Short-answer chart tasks:
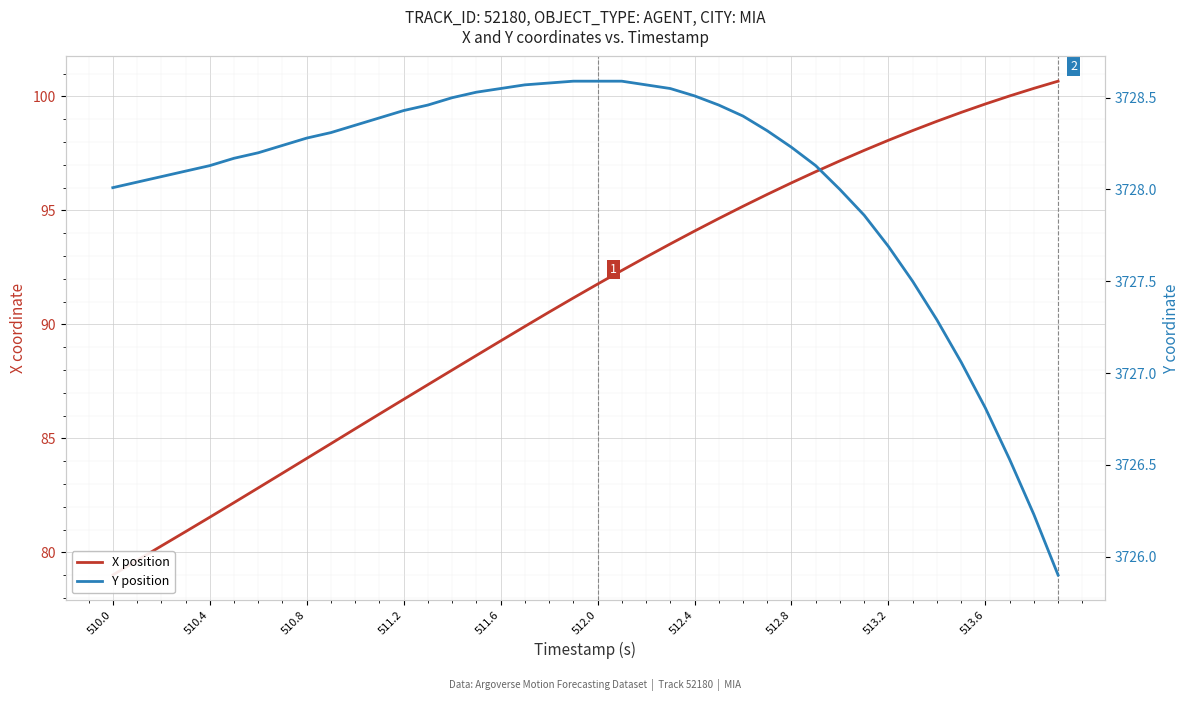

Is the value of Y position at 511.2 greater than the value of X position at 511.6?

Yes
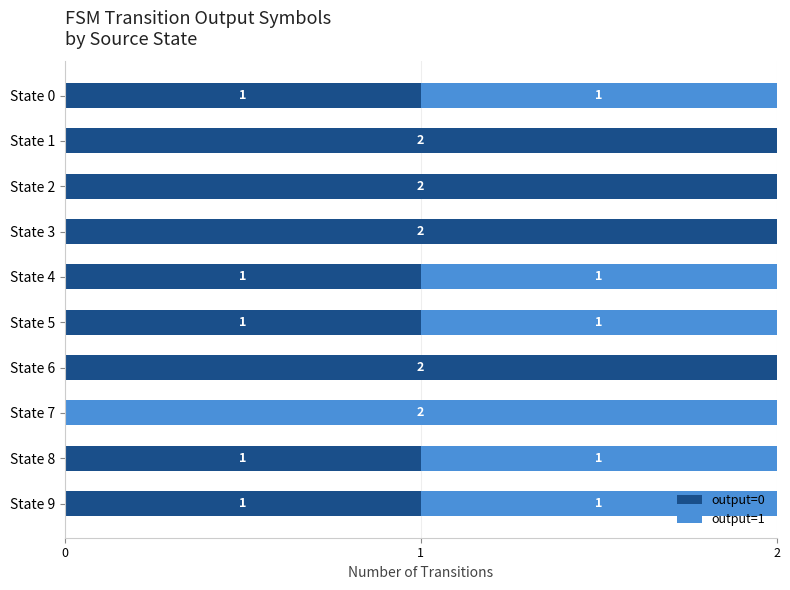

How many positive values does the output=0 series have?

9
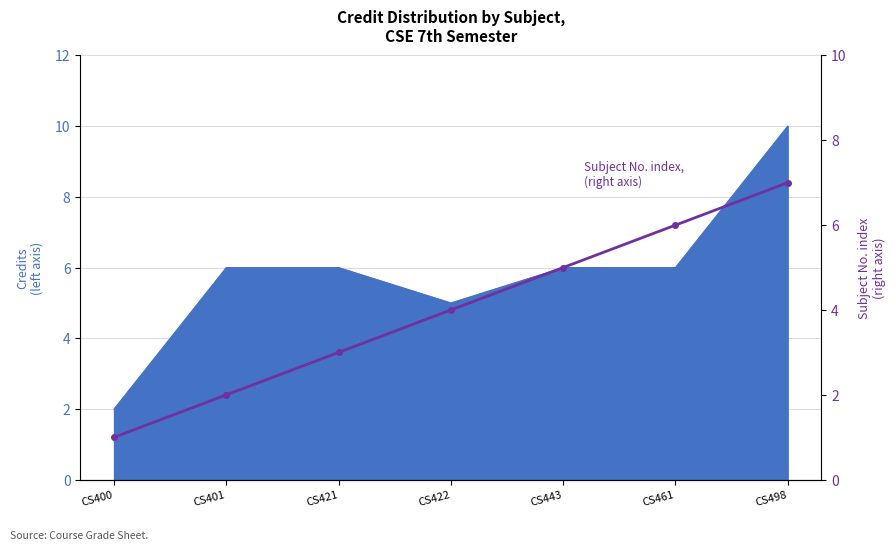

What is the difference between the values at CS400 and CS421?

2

• Required action: Collect every line of the material that contains the word "values", treating uppercase and lowercase as different.

• Expected output:
How many positive values does the output=0 series have?
What is the difference between the values at CS400 and CS421?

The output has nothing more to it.